In the practice setting, the gain in information using additional risk factors always needs to be weighed against the increasing complexity of the risk‐prediction model and additional costs arising from the determination of the respective risk factor. Importantly, risk assessment in AF is supposed to help guide clinical decision‐making. For this reason, specific actions should arise from a certain risk score. Present risk categories are data‐driven and do not result in specific interventional recommendations, except for the intuitive optimization and treatment of modifiable risk factors with the hope to modify the substrate of AF. Clinical trials will be needed to establish risk categories, test interventions, and assess the cost‐benefit ratio of novel risk factors (Figure 1).

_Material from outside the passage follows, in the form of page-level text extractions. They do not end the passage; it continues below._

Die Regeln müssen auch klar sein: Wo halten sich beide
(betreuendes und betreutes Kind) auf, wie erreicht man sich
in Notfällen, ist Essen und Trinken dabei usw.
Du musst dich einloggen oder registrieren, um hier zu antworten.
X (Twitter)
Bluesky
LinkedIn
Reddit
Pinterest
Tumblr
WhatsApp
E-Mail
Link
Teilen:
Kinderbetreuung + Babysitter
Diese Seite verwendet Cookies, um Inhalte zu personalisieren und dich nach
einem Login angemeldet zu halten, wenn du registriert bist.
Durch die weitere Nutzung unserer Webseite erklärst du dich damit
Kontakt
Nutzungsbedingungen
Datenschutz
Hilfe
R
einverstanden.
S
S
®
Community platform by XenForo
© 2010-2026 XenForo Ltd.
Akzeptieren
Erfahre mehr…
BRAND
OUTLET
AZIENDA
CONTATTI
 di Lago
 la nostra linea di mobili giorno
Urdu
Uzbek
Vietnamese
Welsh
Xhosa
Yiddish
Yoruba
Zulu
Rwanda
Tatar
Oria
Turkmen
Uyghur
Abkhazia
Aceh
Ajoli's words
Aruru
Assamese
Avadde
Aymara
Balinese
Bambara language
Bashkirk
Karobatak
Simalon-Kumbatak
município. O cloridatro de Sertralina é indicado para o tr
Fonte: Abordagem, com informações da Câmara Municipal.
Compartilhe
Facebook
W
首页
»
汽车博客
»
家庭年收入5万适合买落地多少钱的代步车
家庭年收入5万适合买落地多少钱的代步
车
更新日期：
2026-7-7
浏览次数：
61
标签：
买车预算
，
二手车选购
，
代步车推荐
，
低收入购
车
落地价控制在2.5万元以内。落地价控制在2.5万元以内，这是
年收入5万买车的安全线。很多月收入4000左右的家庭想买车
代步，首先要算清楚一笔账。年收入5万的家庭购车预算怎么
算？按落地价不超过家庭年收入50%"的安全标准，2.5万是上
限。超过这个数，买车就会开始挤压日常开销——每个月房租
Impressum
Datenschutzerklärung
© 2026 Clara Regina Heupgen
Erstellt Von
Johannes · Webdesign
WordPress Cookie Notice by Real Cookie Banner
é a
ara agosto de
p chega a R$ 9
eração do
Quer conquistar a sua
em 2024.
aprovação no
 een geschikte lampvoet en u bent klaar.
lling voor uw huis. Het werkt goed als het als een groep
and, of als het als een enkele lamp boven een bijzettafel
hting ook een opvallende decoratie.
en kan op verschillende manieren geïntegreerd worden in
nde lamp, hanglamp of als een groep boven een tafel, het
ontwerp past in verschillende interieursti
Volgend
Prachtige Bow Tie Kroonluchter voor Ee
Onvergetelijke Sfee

In conclusion, we are only at the beginning of valid and reliable risk prediction in AF. Initial risk‐prediction algorithms for incident AF perform satisfactorily but need to show their transportability to different settings and ethnicities. Known risk factors explain only a moderate proportion of the population‐attributable risk and leave room for improvement. Convincing preventive strategies need to be developed based on the identified risk factors. In return, their performance will help to refine risk categories and choice of risk indicators. The success story for coronary artery disease with a significant decline in CHD deaths teaches us that primary prevention can be highly effective. Risk factor research at all levels, from understanding pathophysiological mechanisms and the epidemiology of AF to the identification of precursors of disease, will inform the development of accurate risk‐stratification instruments, optimize early diagnosis of AF, and, ultimately, optimize the implementation of preventive strategies to reduce the public health burden of AF.